##### 抜粋記事 #####

[東京 2日 ロイター] - 日銀の鈴木人司審議委員は2日、兵庫県金融経済懇談会でのあいさつで、新型コロナウイルスの変異株流行もあって内外経済の不透明感が強く、当面は感染症の影響への対応が引き続き重要だとの認識を示した。来年3月まで延長したコロナ特別プログラムのもとで企業の資金繰りを支え、必要と判断すれば躊躇(ちゅうちょ)なく追加的な金融緩和を講じると語った。
鈴木委員は、感染症の影響で経済が大きく下押しされる中、各国で行われている大規模な財政政策は景気の底割れを防ぎ、成長軌道に戻していくために必要不可欠なものだと述べた。その上で、財源は将来にわたって確保していく必要があり、財政健全化を巡る今後の議論を注視していく必要があると語った。
鈴木委員は、政府・日銀による積極的な政策対応もあり企業倒産件数や失業率の上昇は限定的なものにとどまっているが、感染拡大前からあった非効率な事業の存続を可能にした面もあると述べた。経済構造の変革を進めていく重要性はより高まっており、金融政策策面からも、企業がより生産性の高い分野に資金や労働者を振り向けていく動きを支援していきたいと語った。

#####

練習問題:
- A) 日銀審議委員のあいさつを伝えるこの記事で、鈴木委員が重要または必要だと述べた事柄は何ですか。すべて挙げてください。
- B) 日銀審議委員の発言を伝えるこの記事を、最後の文の後から書き継いでください。
ここに続く項目は、この記事とは何の関係もありません。

##### データ項目 #####

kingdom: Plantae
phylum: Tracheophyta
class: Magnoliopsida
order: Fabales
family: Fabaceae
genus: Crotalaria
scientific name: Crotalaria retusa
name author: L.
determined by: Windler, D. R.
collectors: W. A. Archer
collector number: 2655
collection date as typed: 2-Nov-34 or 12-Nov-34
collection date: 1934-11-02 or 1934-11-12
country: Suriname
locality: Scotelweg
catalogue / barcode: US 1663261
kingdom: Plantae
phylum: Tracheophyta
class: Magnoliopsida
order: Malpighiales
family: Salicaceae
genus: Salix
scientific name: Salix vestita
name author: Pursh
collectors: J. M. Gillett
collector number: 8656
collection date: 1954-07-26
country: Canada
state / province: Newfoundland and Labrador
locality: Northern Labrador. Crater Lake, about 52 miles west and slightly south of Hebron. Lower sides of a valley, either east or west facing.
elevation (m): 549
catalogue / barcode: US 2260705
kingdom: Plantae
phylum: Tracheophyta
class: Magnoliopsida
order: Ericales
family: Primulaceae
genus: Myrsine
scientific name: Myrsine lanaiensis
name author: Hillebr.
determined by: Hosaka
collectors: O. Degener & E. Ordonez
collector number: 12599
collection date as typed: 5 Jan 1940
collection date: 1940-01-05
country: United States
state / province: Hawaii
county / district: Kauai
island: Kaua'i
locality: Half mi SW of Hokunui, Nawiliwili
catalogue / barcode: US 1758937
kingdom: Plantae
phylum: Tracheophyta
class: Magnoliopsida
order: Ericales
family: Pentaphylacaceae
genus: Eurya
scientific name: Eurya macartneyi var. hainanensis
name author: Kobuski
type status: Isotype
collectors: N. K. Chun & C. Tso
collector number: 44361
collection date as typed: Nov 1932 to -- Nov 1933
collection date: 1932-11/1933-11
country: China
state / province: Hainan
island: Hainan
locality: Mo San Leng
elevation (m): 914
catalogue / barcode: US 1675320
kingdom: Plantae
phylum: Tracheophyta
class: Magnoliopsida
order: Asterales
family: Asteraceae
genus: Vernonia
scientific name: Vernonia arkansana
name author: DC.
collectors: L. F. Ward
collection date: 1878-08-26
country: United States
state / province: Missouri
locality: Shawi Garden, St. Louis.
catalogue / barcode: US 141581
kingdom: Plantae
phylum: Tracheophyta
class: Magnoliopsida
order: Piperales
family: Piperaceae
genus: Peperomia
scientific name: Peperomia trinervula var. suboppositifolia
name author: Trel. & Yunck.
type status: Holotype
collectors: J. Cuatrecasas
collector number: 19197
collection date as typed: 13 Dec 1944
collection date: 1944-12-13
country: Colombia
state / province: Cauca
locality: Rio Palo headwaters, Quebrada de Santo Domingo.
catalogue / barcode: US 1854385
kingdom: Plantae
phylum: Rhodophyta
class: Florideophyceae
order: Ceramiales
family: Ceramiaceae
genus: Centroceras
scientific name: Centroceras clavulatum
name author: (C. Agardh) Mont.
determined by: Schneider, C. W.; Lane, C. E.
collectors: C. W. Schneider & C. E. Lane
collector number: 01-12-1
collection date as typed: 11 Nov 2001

#####

各問の解答:
- A)
・当面、感染症の影響へ対応すること（引き続き重要）
・各国で行われている大規模な財政政策（景気の底割れを防ぎ、成長軌道に戻していくために必要不可欠）
・財源を将来にわたって確保していくこと（必要）
・財政健全化を巡る今後の議論を注視していくこと（必要）
・経済構造の変革を進めていくこと（重要性がより高まっている）

- B)
今後の金融政策運営については、感染収束後も2%の物価安定目標の実現に向けて、3月の点検を踏まえた「より効果的で持続的な金融緩和」を粘り強く続けていくことが想定されると述べた。今後もその時々における経済・物価情勢などを踏まえて効果と副作用の比較を行っていくが、その際、時間の経過とともに金融緩和の副作用が累積していくことに十分な注意を払っていくべきだと語った。
日本の景気については、国内外における感染症の影響から引き続き厳しい状態にあるが、「基調としては持ち直している」と述べた。海外経済の回復や各種政策効果もあり、企業による収益から設備投資への前向きの循環は引き続き働いているとした。